Datasets – A fast, memory-efficient library for loading, processing, and sharing large datasets used in machine learning.

Accelerate – A tool from Hugging Face that makes it simple to run training across CPUs, GPUs, or multiple devices with minimal code changes.

PEFT (Parameter-Efficient Fine-Tuning) – A library for applying lightweight fine-tuning methods like LoRA so you can adapt large models without retraining all parameters.

Bitsandbytes – A library for quantizing models (e.g., 8-bit, 4-bit) to save memory and speed up inference/training, especially on GPUs.

TRL (Transformers Reinforcement Learning) – Hugging Face’s library for training transformer models with reinforcement learning techniques like RLHF (Reinforcement Learning from Human Feedback).

SentencePiece – A tokenizer library that helps split text into subword units, especially useful for multilingual and large-vocabulary models.

Evaluate – A library to easily compute machine learning metrics (like accuracy, BLEU, ROUGE, etc.) in a standardized way.

6. Installing AI Libraries

With PyTorch sorted, I installed the Hugging Face ecosystem and related tools:

pip install transformers datasets accelerate peft bitsandbytes trl sentencepiece evaluate

7. Testing GPU Inference

To confirm everything worked, I ran a small model on GPU:

from transformers import AutoTokenizer, pipeline

model_id = "TinyLlama/TinyLlama-1.1B-Chat-v1.0"
tok = AutoTokenizer.from_pretrained(model_id)
pipe = pipeline("text-generation", model=model_id, tokenizer=tok, device_map="auto")

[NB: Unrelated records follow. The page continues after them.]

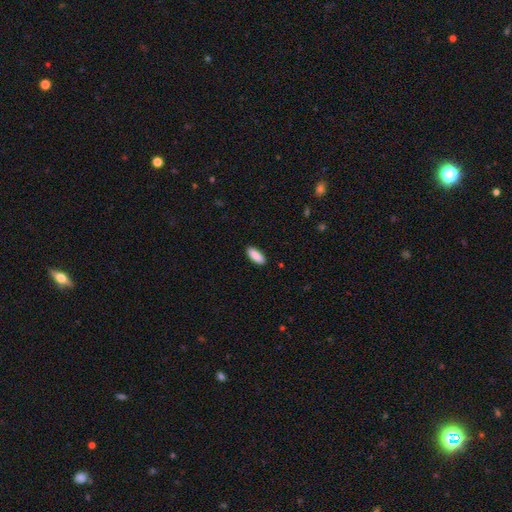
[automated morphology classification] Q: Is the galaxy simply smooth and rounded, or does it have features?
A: smooth — 90%.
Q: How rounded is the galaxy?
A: in between — 76%.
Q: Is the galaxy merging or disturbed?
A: none — 90%.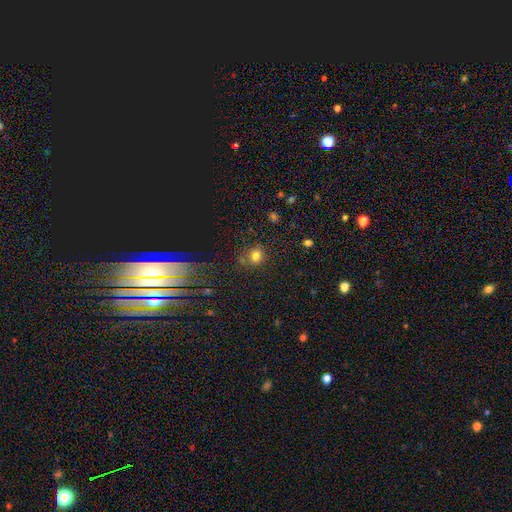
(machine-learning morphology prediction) A smooth galaxy with no disk features (77%) that is round (73%). Merging: none (74%).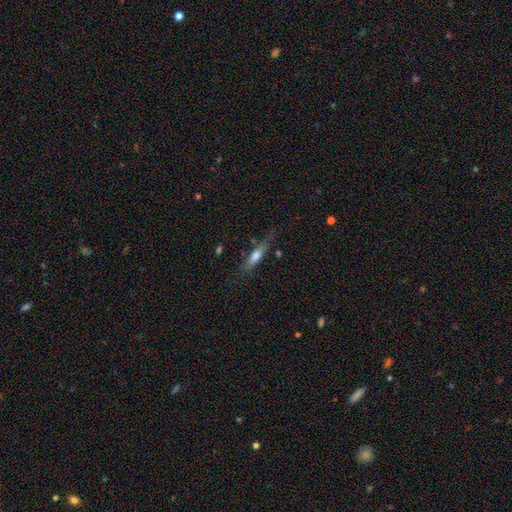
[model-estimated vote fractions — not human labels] Smooth or featured? Predicted: smooth (p=0.57). How rounded? Predicted: cigar-shaped (p=0.73). Merging? Predicted: none (p=0.68).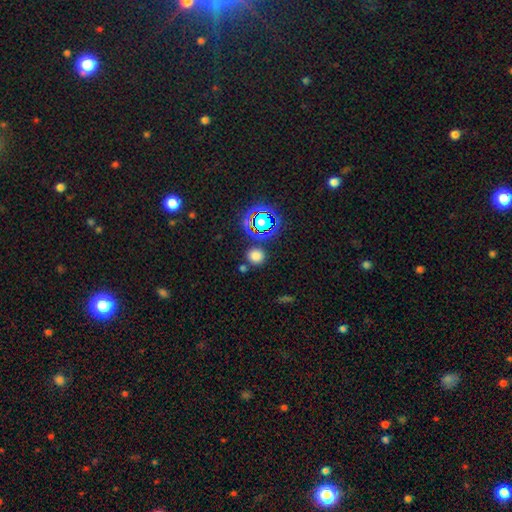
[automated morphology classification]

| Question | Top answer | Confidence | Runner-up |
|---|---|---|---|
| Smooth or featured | smooth | 72% | star or artifact (23%) |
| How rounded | round | 86% | in between (13%) |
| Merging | none | 80% | merger (9%) |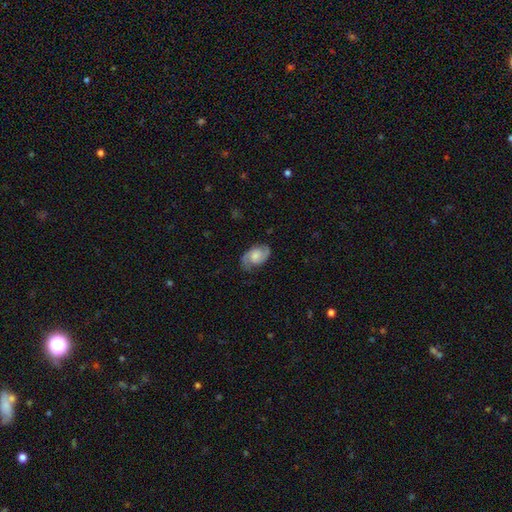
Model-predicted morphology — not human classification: Smooth or featured?
  - featured or disk: 76% *
  - smooth: 18%
  - star or artifact: 6%
Edge-on disk?
  - no: 97% *
  - yes: 3%
Bar?
  - no: 60% *
  - weak: 34%
  - strong: 6%
Spiral arms?
  - yes: 95% *
  - no: 5%
Spiral winding?
  - medium: 51% *
  - tight: 32%
  - loose: 17%
Spiral arm count?
  - 2: 90% *
  - can't tell: 4%
  - 1: 2%
  - 3: 1%
  - 4: 1%
  - more than 4: 1%
Bulge size?
  - moderate: 43% *
  - small: 29%
  - none: 14%
  - large: 12%
  - dominant: 2%
Merging?
  - none: 77% *
  - minor disturbance: 17%
  - major disturbance: 5%
  - merger: 1%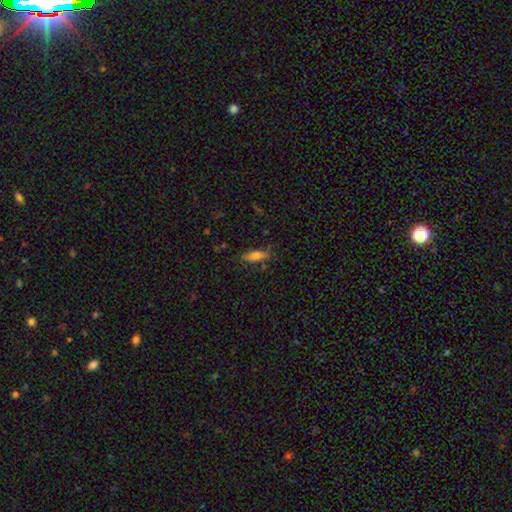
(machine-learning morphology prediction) smooth 73%, featured or disk 18%, star or artifact 9%. Down the decision tree: how rounded — in between (55%); merging — none (71%).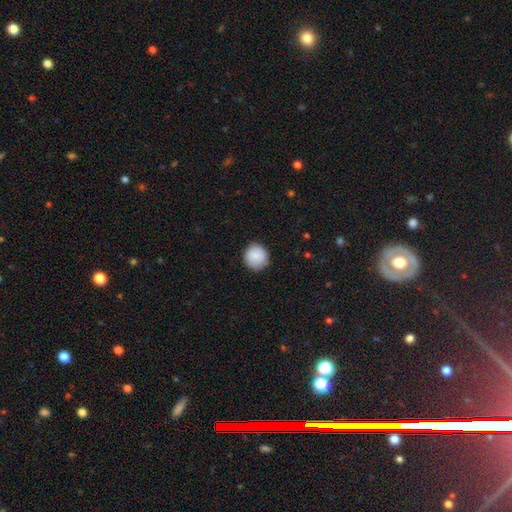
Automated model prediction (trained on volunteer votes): Morphology: type=smooth (87%); roundness=round (92%); merging=none (88%).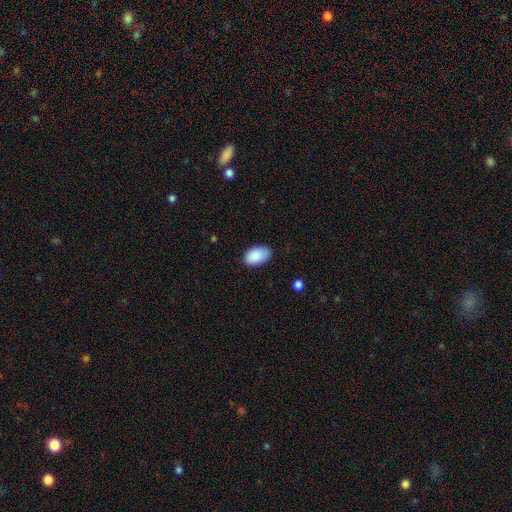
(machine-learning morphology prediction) type=smooth (89%); roundness=in between (93%); merging=none (79%).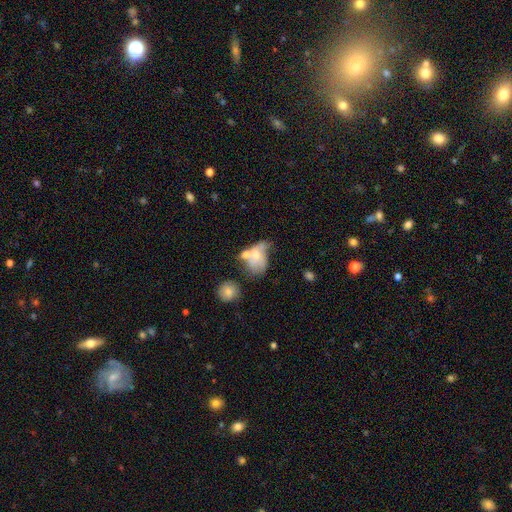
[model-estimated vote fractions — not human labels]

print(pipe("Explain LoRA in one sentence.", max_new_tokens=50)[0]["generated_text"])

The output came back quickly — and my GPU usage spiked in nvidia-smi — a great sign that everything was working.

8. Conclusion

With this setup, I can run and fine-tune open-source GPT models entirely on my RTX 5070 Ti inside WSL. It’s a clean, isolated environment that avoids Windows-specific headaches and keeps me close to the Linux ecosystem most AI tooling is built for.

If you’re working with a newer NVIDIA GPU, don’t be surprised if you need to grab nightly builds until stable releases catch up. Once you do, you’ll be able to enjoy the full speed of your hardware without leaving the comfort of Windows.